Rok 2020 pokazał nam, że teraz musimy zmagać się z katarem , kaszlem i całą resztą przez okrągły rok. Już nie było przerw, Poprawa w leczeniu prawie znikoma, załamka totalna. Badania ambulatoryjne, w sumie na starego kota miał dobre, stan uzębienia do pozazdroszczenia ponoć ;) (ja się na tym nie znam), ale te gile zielone i bańki nosem które robił i ten widok, rozwalały mnie doszczętnie. Nie można było zwierzęciu pomóc...
Na wyjeździe na działkę (siedzimy już rok czasu), stwierdziliśmy, że trudno zabieramy naszego niunia w takim stanie w jakim jest, pójdzie się na miejscu do weta, może ten akurat coś pomoże. I tak się stało
Pani weterynarz, podjęła 3 próby prze parę miesięcy leczenia antybiotykiem, jak to nie pomogło dostał steryd w odstępie 1,5miesięcznym
Po pierwszym zastrzyku katar jakby ustał. Hura ! taka była radość, ale jak się okazało na miesiąc. 2 tygodnie dłużej przeciągnęłam kota, łudząc się, że może jednak będzie lepiej. Ale tak się nie stało i wylądowaliśmy na kolejnym sterydzie.

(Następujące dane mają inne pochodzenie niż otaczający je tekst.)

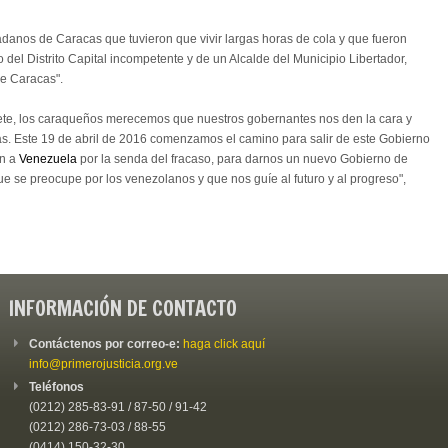
adanos de Caracas que tuvieron que vivir largas horas de cola y que fueron
 del Distrito Capital incompetente y de un Alcalde del Municipio Libertador,
de Caracas".
ete, los caraqueños merecemos que nuestros gobernantes nos den la cara y
as. Este 19 de abril de 2016 comenzamos el camino para salir de este Gobierno
on a
Venezuela
por la senda del fracaso, para darnos un nuevo Gobierno de
e se preocupe por los venezolanos y que nos guíe al futuro y al progreso",
INFORMACIÓN DE CONTACTO
Contáctenos por correo-e:
haga click aquí
info@primerojusticia.org.ve
Teléfonos
(0212) 285-83-91 / 87-50 / 91-42
(0212) 286-73-03 / 88-55
(0414) 150-32-30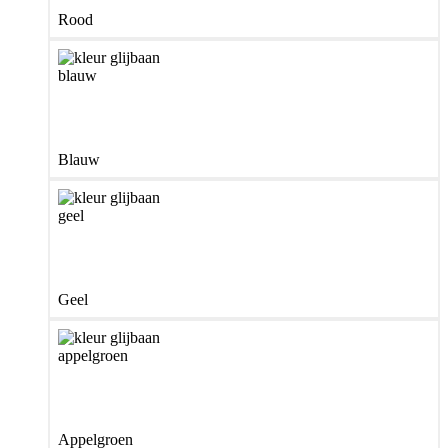
Rood
Blauw
Geel
Appelgroen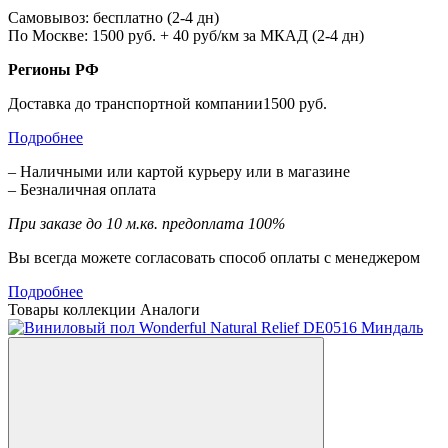
Самовывоз: бесплатно (2-4 дн)
По Москве: 1500 руб. + 40 руб/км за МКАД (2-4 дн)
Регионы РФ
Доставка до транспортной компании1500 руб.
Подробнее
– Наличными или картой курьеру или в магазине
– Безналичная оплата
При заказе до 10 м.кв. предоплата 100%
Вы всегда можете согласовать способ оплаты с менеджером
Подробнее
Товары коллекции
Аналоги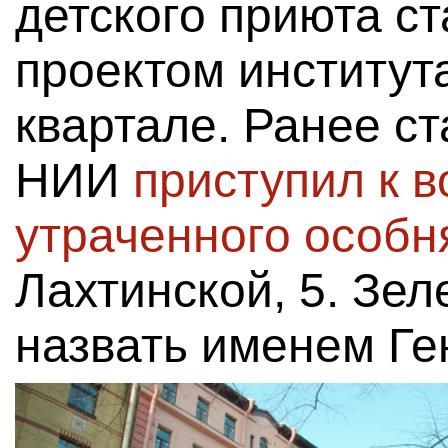
детского приюта с
проектом институт
квартале. Ранее ст
НИИ
приступил к 
утраченного особн
Лахтинской, 5. Зел
назвать именем Ге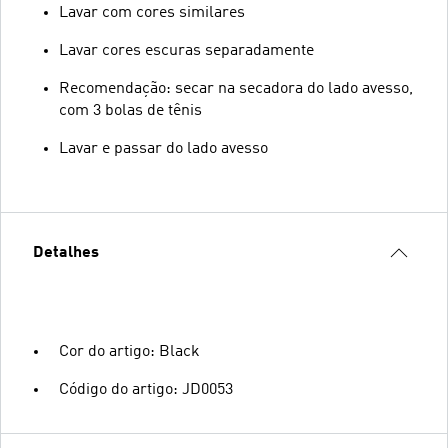
Lavar com cores similares
Lavar cores escuras separadamente
Recomendação: secar na secadora do lado avesso,
com 3 bolas de tênis
Lavar e passar do lado avesso
Detalhes
Cor do artigo: Black
Código do artigo: JD0053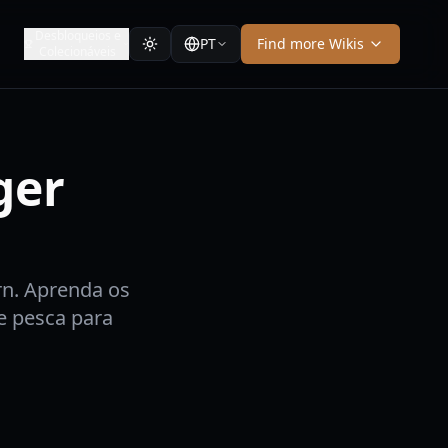
Desbloqueios e
PT
Find more Wikis
Colecionáveis
ger
rn. Aprenda os
e pesca para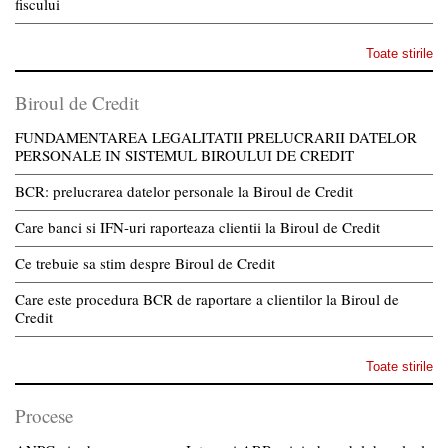
fiscului
Toate stirile
Biroul de Credit
FUNDAMENTAREA LEGALITATII PRELUCRARII DATELOR
PERSONALE IN SISTEMUL BIROULUI DE CREDIT
BCR: prelucrarea datelor personale la Biroul de Credit
Care banci si IFN-uri raporteaza clientii la Biroul de Credit
Ce trebuie sa stim despre Biroul de Credit
Care este procedura BCR de raportare a clientilor la Biroul de
Credit
Toate stirile
Procese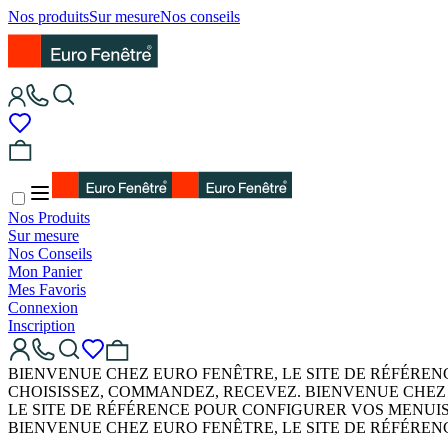
Nos produits
Sur mesure
Nos conseils
Nos Produits
Sur mesure
Nos Conseils
Mon Panier
Mes Favoris
Connexion
Inscription
BIENVENUE CHEZ EURO FENÊTRE, LE SITE DE RÉFÉRE
CHOISISSEZ, COMMANDEZ, RECEVEZ. BIENVENUE CHEZ
LE SITE DE RÉFÉRENCE POUR CONFIGURER VOS MENUI
BIENVENUE CHEZ EURO FENÊTRE, LE SITE DE RÉFÉRE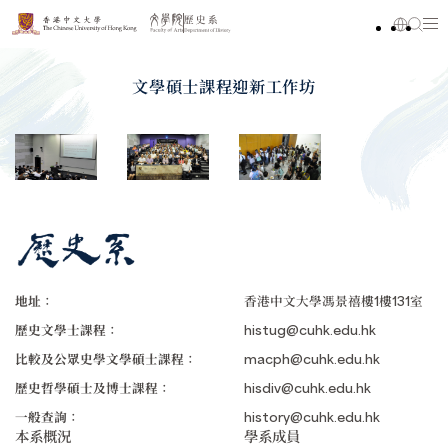
文學碩士課程迎新工作坊
地址：
香港中文大學馮景禧樓1樓131室
歷史文學士課程：
histug@cuhk.edu.hk
比較及公眾史學文學碩士課程：
macph@cuhk.edu.hk
歷史哲學碩士及博士課程：
hisdiv@cuhk.edu.hk
一般查詢：
history@cuhk.edu.hk
本系概況
學系成員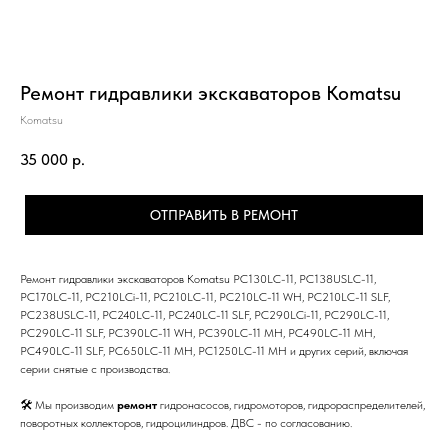
Ремонт гидравлики экскаваторов Komatsu
Komatsu
35 000
р.
ОТПРАВИТЬ В РЕМОНТ
Ремонт гидравлики экскаваторов Komatsu PC130LC-11, PC138USLC-11,
PC170LC-11, PC210LCi-11, PC210LC-11, PC210LC-11 WH, PC210LC-11 SLF,
PC238USLC-11, PC240LC-11, PC240LC-11 SLF, PC290LCi-11, PC290LC-11,
PC290LC-11 SLF, PC390LC-11 WH, PC390LC-11 MH, PC490LC-11 MH,
PC490LC-11 SLF, PC650LC-11 MH, PC1250LC-11 MH и других серий, включая
серии снятые с производства.
🛠 Мы производим
ремонт
гидронасосов, гидромоторов, гидрораспределителей,
поворотных коллекторов, гидроцилиндров. ДВС - по согласованию.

Teraz jest już 2 miesiące od zastrzyku. katar sączy się mało. Zalepia, zaskleja nosek. Drapie mu ten gilek i jakoś się to kręci. Nie dusi się. Kaszlu praktycznie nie ma, wydzielina z nosa o80% zmalała, jest bardziej właśnie lepiąca ale po tych zastrzykach pojawił się teraz problem nadwagi. I co mnie bardzo martwi. Kot zachowuje się tak, jakby nie miał siły na nic. Śpi całymi dniami i pokłada się na podłodze, a był aktywnym kotem pomimo swojej zdrowotności i wieku. Skakał po meblach, wchodził na drzewa, bawił się jak małe kocięi rozmawiał po kociemu ze mną. A teraz jakby go nie było. Milczący i leżący. Wiem, że to przez steryd. Ale czy tak już mu zostanie ? I co z karmą ? zmienić ? Zjada głównie suchą i mięso surowe.
Proszę podzielcie się ze mną doświadczeniami. Może Wasze kotki też coś takiego przechodzą, czy przechodziły ? O co tu chodzi ? Już po tylu latach walki , czuję, że sama słabnę :(

iwwa

 
Posty: 6
Od: Pon sie 09, 2021 20:09

Post » Wto sie 10, 2021 21:35 Re: Bombuś, kot z charakterem

A on nie ma na cos alergii przypadkiem.?Czy teraz jak juz bierze steryd robilas badania krwi ,parametry nerkowr,sterydy nie dzialaja za dobrze na nerki.Co do podnoszenia odpornosci,ja moim z kocim katarem dawalam Geno Mune i nic.Dopiero po Fosprenily im sie troche polepszylo,tylko to zastrzyki sa,daje sie je chyba co drugi lub co trzeci dzien.Juz nie pamietam,bo to latem tamtego roku z nimi jezdzilam
Żadne niebo nie będzie niebem, jeśli nie powitają mnie w nim moje koty.

Myszorek

 
Posty: 4802
Od: Czw sie 08, 2019 8:34

Post » Sob paź 23, 2021 0:22 Re: Bombuś, kot z charakterem

Myszorek pisze:A on nie ma na cos alergii przypadkiem.?Czy teraz jak juz bierze steryd robilas badania krwi ,parametry nerkowr,sterydy nie dzialaja za dobrze na nerki.Co do podnoszenia odpornosci,ja moim z kocim katarem dawalam Geno Mune i nic.Dopiero po Fosprenily im sie troche polepszylo,tylko to zastrzyki sa,daje sie je chyba co drugi lub co trzeci dzien.Juz nie pamietam,bo to latem tamtego roku z nimi jezdzilam

Czy to alergia ? chyba nie, słaba odporność raczej... :( Ale katar na chwilę obecną opanowany , uff Na jak długo ? nie mam pojęcia. Walka z nim trwała prawie rok czasu. Masakra. Dostał kolejną dawkę tego samego antybiotyku 3 raz , było to po sterydzie i wreszcie mu przeszło! Może na jakiś czas będzie spokój.
Teraz dla odmiany wydrapał sobie pół karku. Okropnie to wygląda. Zrobiłam zdjęcie, głowa na dole , łopatki tułów na górze .
Nie jest to coś nowego. Ten problem pojawia się już od paru lat, w okolicach października. Wygląda to na coś alergicznego, chociaż jak go obserwuję, to nie swedzi go ciało, tylko drażni rana. Te konkretne miejsca, bo pazurem to sobie powyrywał i zranił. Pcheł nie ma.
Smaruję kremem Triderm od weta, bo nie chciałam dawać kolejnego sterydu... i dodatkowo na własną rekę smaruję Hydrocortisonum . Może jest trochę lepiej (?) Oj, cieżki żywot mam z tym moim futrzakiem.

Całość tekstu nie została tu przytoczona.